Gluten-Free Rainbow Pancakes
Ingredients
- 125 grams of any gluten-free flour, e.g., brown rice flour, buckwheat flour, teff flour, or a gluten-free mix.
- 2 vegan egg replacements or 1 mashed banana.
- 50 ml sparkling water
- about 90 ml of any plant milk, such as oat, almond, hazelnut, or rice.
- 1-2 tbsp coconut sugar
- 2 tsp baking powder
- Optional colorful powders – preferably 3 different kinds
- Coconut oil for frying
Toppings
Whatever you like best, e.g., maple syrup, berries, fruit, whipped coconut cream, chocolate sauce, etc.
Instructions
1. Whisk the egg replacement powder or the mashed banana with plant milk, sparkling water, coconut sugar, and nut butter.
2. Combine flour, baking powder, vanilla, and cinnamon separately first, then add to the milk mixture while stirring.
3. Stir until the batter is soft, thick, and creamy (add a little more plant milk if you prefer thinner pancakes or add more flour if you want thicker ones).
4. Divide the batter into equal parts and stir in the desired colorful powders in separate bowls.
5. Let the batters rest in the refrigerator for about 10 minutes.
6. Heat coconut oil in a large frying pan.
7. Add about 2 tbsp of batter per pancake to the pan. As soon as you see bubbles on the surface, flip the pancakes (after about 2-3 minutes).
8. Serve your pancakes with your favorite toppings.

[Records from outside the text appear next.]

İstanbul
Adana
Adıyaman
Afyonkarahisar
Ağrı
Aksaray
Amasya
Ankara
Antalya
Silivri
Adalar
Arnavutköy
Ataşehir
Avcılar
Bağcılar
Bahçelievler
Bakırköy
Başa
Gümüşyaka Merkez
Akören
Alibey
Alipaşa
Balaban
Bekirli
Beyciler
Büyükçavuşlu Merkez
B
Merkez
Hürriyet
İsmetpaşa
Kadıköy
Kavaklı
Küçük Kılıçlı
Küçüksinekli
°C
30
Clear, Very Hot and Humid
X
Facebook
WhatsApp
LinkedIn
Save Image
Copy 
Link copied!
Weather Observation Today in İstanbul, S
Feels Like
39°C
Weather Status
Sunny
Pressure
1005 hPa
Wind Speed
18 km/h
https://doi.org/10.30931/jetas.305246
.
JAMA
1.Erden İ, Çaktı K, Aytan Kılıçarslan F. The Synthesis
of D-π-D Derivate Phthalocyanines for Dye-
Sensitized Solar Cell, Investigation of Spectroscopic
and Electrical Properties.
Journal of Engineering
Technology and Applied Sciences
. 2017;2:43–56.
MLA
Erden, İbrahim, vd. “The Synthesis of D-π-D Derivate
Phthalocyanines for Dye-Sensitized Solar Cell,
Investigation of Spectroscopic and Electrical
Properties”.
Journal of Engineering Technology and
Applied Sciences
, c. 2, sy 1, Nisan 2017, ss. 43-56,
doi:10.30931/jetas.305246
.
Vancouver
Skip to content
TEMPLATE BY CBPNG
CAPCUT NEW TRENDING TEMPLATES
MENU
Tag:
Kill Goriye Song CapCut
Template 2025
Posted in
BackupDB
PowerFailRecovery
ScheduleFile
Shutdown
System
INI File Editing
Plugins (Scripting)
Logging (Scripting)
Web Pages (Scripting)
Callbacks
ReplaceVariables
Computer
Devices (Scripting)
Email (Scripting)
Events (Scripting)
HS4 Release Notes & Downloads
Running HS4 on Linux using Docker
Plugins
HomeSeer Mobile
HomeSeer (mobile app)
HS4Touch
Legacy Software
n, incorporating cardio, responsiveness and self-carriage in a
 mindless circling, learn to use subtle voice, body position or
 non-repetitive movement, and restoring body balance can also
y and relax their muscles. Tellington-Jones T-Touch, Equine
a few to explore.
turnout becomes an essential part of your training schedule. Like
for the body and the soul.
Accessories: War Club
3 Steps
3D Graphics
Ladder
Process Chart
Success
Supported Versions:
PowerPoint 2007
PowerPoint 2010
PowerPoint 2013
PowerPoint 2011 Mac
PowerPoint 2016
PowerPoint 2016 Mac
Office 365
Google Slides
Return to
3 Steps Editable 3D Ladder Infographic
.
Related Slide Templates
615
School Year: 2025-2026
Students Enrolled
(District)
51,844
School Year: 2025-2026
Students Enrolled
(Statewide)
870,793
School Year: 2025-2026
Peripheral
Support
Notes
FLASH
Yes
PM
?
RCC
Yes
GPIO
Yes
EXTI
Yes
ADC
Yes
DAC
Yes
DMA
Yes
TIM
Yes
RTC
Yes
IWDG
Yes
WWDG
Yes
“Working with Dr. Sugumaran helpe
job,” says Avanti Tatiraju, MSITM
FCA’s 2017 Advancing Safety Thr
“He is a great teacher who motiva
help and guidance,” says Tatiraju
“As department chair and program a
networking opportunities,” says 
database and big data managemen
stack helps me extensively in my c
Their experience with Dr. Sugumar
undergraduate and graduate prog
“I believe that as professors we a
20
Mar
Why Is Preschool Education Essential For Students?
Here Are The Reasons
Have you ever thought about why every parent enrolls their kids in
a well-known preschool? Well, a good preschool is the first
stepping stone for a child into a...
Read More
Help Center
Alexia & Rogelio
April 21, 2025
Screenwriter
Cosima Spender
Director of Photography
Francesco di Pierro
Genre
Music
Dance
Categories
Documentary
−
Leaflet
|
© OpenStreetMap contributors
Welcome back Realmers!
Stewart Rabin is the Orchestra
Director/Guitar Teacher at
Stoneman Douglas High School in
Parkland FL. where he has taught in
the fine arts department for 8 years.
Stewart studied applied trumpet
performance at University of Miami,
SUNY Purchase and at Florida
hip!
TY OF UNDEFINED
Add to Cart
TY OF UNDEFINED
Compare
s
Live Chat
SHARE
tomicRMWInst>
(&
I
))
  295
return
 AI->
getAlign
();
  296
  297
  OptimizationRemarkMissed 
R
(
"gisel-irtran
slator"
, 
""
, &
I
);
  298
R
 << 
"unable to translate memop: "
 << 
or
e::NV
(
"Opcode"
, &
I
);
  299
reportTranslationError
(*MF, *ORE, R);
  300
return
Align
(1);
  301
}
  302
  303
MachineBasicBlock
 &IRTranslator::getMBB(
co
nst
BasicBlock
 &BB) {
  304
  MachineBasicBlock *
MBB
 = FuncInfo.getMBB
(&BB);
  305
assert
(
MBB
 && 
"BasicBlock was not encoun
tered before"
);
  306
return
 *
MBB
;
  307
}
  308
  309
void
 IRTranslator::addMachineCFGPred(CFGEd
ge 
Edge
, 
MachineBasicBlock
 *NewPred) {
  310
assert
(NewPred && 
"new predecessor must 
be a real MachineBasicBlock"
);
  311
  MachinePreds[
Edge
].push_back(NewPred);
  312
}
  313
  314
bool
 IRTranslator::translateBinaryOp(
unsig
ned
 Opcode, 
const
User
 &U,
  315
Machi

Blue/Pink Chia Pudding (2 servings)
1. Mix these ingredients and let swell in the refrigerator for at least 2 hours or overnight:
- 1 dl chia seeds
- 2 dl plant milk such as almond, rice, coconut, hazelnut, or tiger nut milk.
- 2 tsp Pink Pitaya
2. Blend these ingredients in a blender:
- 1-2 frozen bananas
- 1 dl coconut water
- 1 tbsp lime juice
- 2 tsp Butterfly Pea
- 3. Layer the two "puddings" in glasses or bowls. Decorate with fresh blueberries if you like. Serve!